The woman stooped, touched her finger to a watery area southwest of Tallahassee. “Unbelievable. Doc, you’ve been to Apalachicola?”

  “My favorite oysters.”

  She was staring at the tip of her finger, then held it out to me. “Miniature oyster bars. Real shell flakes. He probably had to use a surgical microscope.”

  I told her, “That’s what I was thinking.”

  We both glanced around. No microscopes. No lab, no tools. No work station, either.
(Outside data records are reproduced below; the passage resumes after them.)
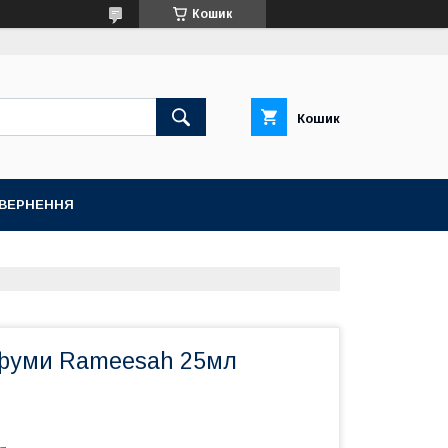
Кошик
Кошик
ОВЕРНЕННЯ
фуми Rameesah 25мл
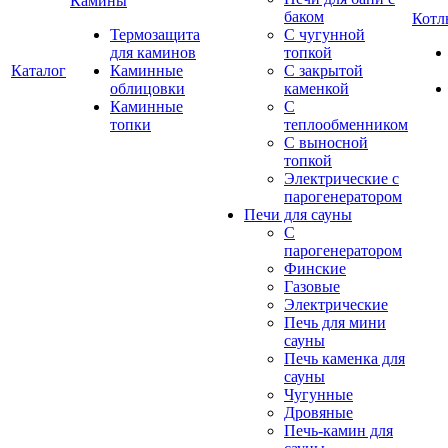
Камины
баком
Котл
Термозащита
С чугунной
для каминов
топкой
Каталог
Каминные
С закрытой
облицовки
каменкой
Каминные
С
топки
теплообменником
С выносной
топкой
Электрические с
парогенератором
Печи для сауны
С
парогенератором
Финские
Газовые
Электрические
Печь для мини
сауны
Печь каменка для
сауны
Чугунные
Дровяные
Печь-камин для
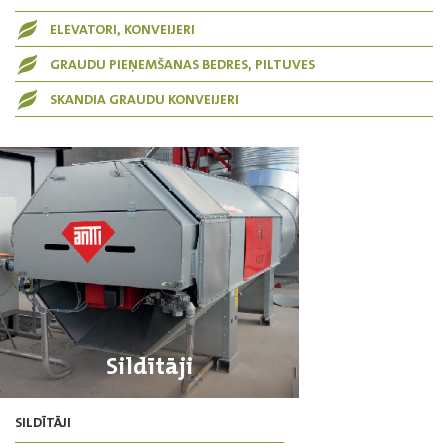
ELEVATORI, KONVEIJERI
GRAUDU PIEŅEMŠANAS BEDRES, PILTUVES
SKANDIA GRAUDU KONVEIJERI
Sildītāji
SILDĪTĀJI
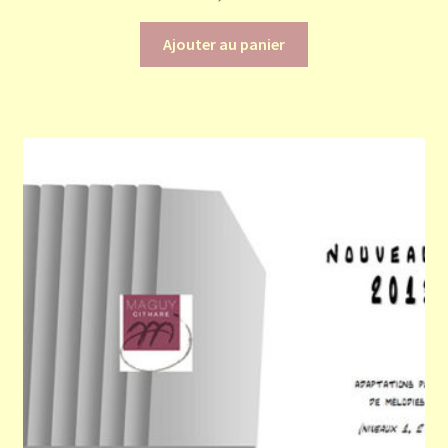
Ajouter au panier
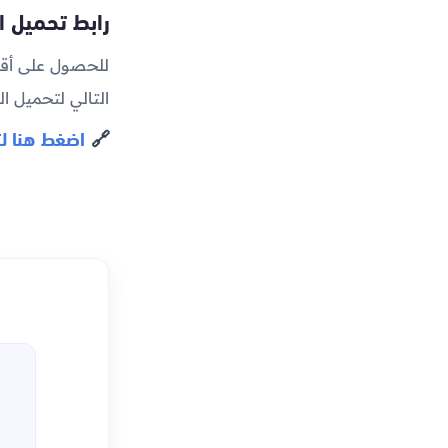
رابط تحميل ا
التالي لتحميل ا
🔗
اضغط هنا ل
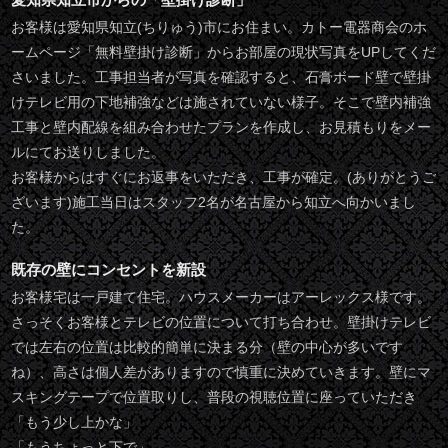
お客様は愛知県知立(ちりゅう)市にお住まい。カトー電器商会のホ
ームページ「無料壁掛け診断」からお部屋の現状写真をUPしてくだ
さいました。工事担当者が写真を確認すると、石膏ボード壁で壁掛
けテレビ用の下地補強などは施されていない様子。そこで壁内補強
工事と壁内配線を組み合わせたプランを作成し、お見積もりをメー
ルにてお送りしました。
お客様からはすぐにお返事をいただき、工事が確定。(ありがとうご
ざいます)施工当日はスタッフ2名が名古屋から知立へ向かいまし
た。
既存の壁にコンセントを新設
お客様宅は一戸建て住宅。ハウスメーカーはアーレックス様です。
さっそくお客様とテレビの位置について打ち合わせ。壁掛けテレビ
では左右の位置は比較的簡単に決まる分（壁の中心が多いです
ね）、高さは個人差がありますので慎重に決めていきます。壁にマ
スキングテープで位置取りし、普段の視聴位置に座っていただき
「もう少し上かな」
「もうちょっと下で」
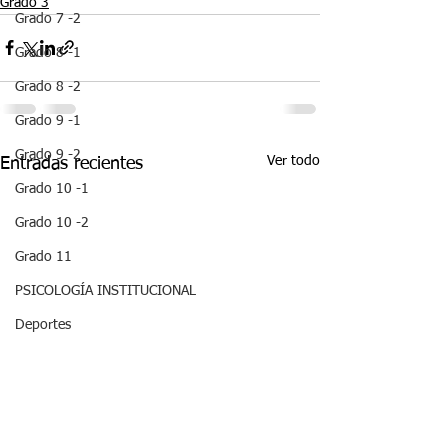
Grado 3
Grado 7 -2
Grado 8 -1
Grado 8 -2
Grado 9 -1
Grado 9 -2
Ver todo
Entradas recientes
Grado 10 -1
Grado 10 -2
Grado 11
PSICOLOGÍA INSTITUCIONAL
Deportes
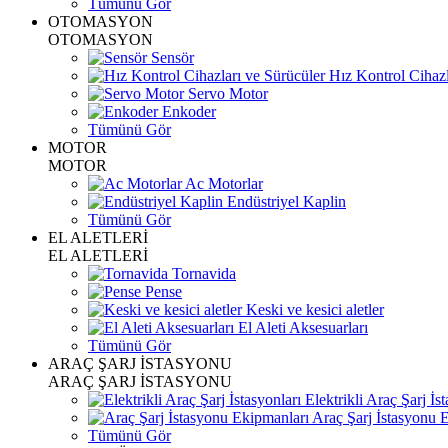
Tümünü Gör
OTOMASYON
OTOMASYON
Sensör
Hız Kontrol Cihazl
Servo Motor
Enkoder
Tümünü Gör
MOTOR
MOTOR
Ac Motorlar
Endüstriyel Kaplin
Tümünü Gör
EL ALETLERİ
EL ALETLERİ
Tornavida
Pense
Keski ve kesici aletler
El Aleti Aksesuarları
Tümünü Gör
ARAÇ ŞARJ İSTASYONU
ARAÇ ŞARJ İSTASYONU
Elektrikli Araç Şarj İst
Araç Şarj İstasyonu 
Tümünü Gör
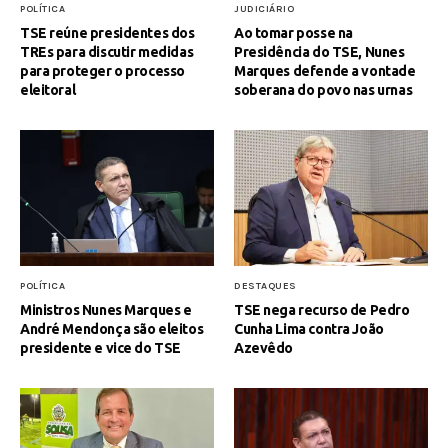
POLÍTICA
JUDICIÁRIO
TSE reúne presidentes dos
Ao tomar posse na
TREs para discutir medidas
Presidência do TSE, Nunes
para proteger o processo
Marques defende a vontade
eleitoral
soberana do povo nas urnas
POLÍTICA
DESTAQUES
Ministros Nunes Marques e
TSE nega recurso de Pedro
André Mendonça são eleitos
Cunha Lima contra João
presidente e vice do TSE
Azevêdo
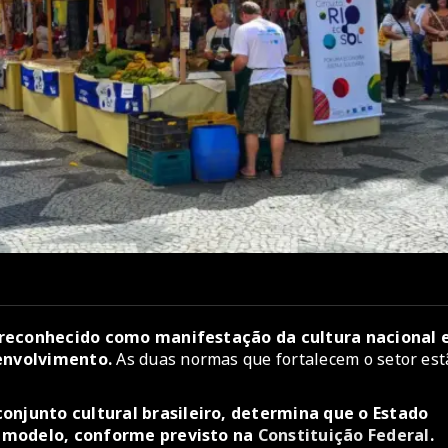
é reconhecido como manifestação da cultura nacional 
senvolvimento.
As duas normas que fortalecem o setor est
conjunto cultural brasileiro, determina que o Estado
 o modelo, conforme previsto na
Constituição Federal
.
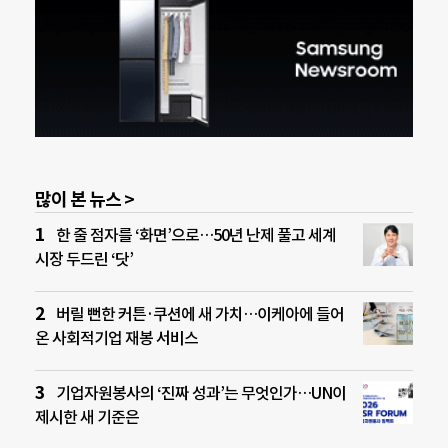
많이 본 뉴스 >
한 줄 점자를 ‘화면’으로…50년 난제 풀고 세계
시장 두드린 ‘닷’
버릴 뻔한 커튼·쿠션에 새 가치…이케아에 들어
온 사회적기업 재봉 서비스
기업자원봉사의 ‘진짜 성과’는 무엇인가…UN이
제시한 새 기준은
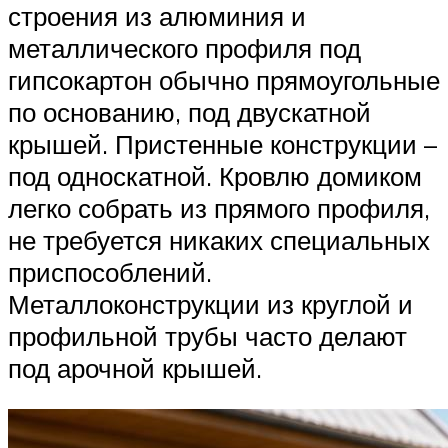
строения из алюминия и
металлического профиля под
гипсокартон обычно прямоугольные
по основанию, под двускатной
крышей. Пристенные конструкции –
под односкатной. Кровлю домиком
легко собрать из прямого профиля,
не требуется никаких специальных
приспособлений.
Металлоконструкции из круглой и
профильной трубы часто делают
под арочной крышей.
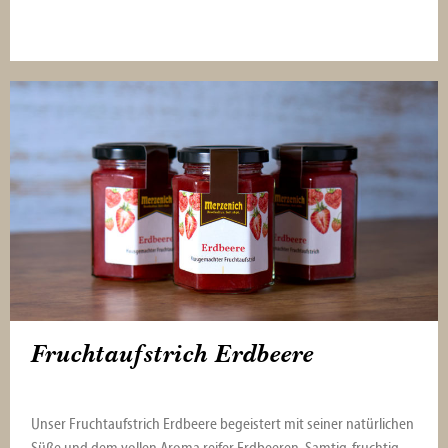
Fruchtaufstrich Erdbeere
Unser Fruchtaufstrich Erdbeere begeistert mit seiner natürlichen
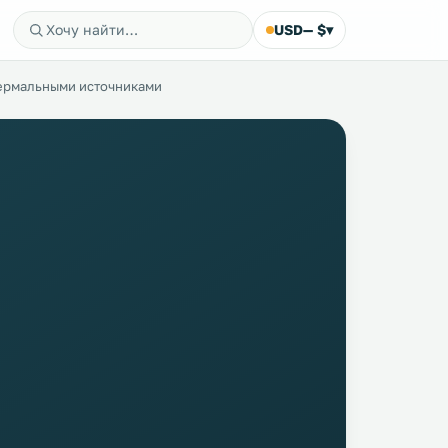
USD
— $
▾
термальными источниками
  “The house has a third floor and an attic,” she said.

  Detective Heller said, “Mind if we take a look?”

  Jobe’s workshop and lab were up there, and the Russians had made another mess. Piles of wreckage, everything scattered. There were broken microscopes, files, computer discs, plus vials, test tubes, cabinets, and aquaria all smashed or ransacked. Same with shelves that had been filled with power tools, jeweler’s tools, chemicals, and hundreds of bottles of hobbyist oil paint, glue, books, manuals-all left torn, broken, or leaking on the floor.

  The little man had been working on a second diorama. It was Central Florida, from Orlando to the lower fringe of the Everglades. The Disney Castle was waist-high, a couple of yards wide. A theme park complex was built around it, including lakes, islands, restaurants, buses, parking lots, and miniature paddle wheel boats.

  The Russians had been rougher on this model. They’d busted open the castle, all of the larger buildings. The destruction seemed more of a violation because, through the broken roofs, we could see that the interiors were as detailed as the exteriors. Each and every room was painted, appointed, furnished.

  “This guy-your brother-he really got into this stuff.”

  The detective’s tone said again-a kook-but also that it was kind of cool.

  “I’ve got a bunch of nieces and nephews, so I’ve been to Disney World more times than I wanted. The inside of these buildings, your brother has them nailed perfect. Like he shrunk them down itty-bitty.”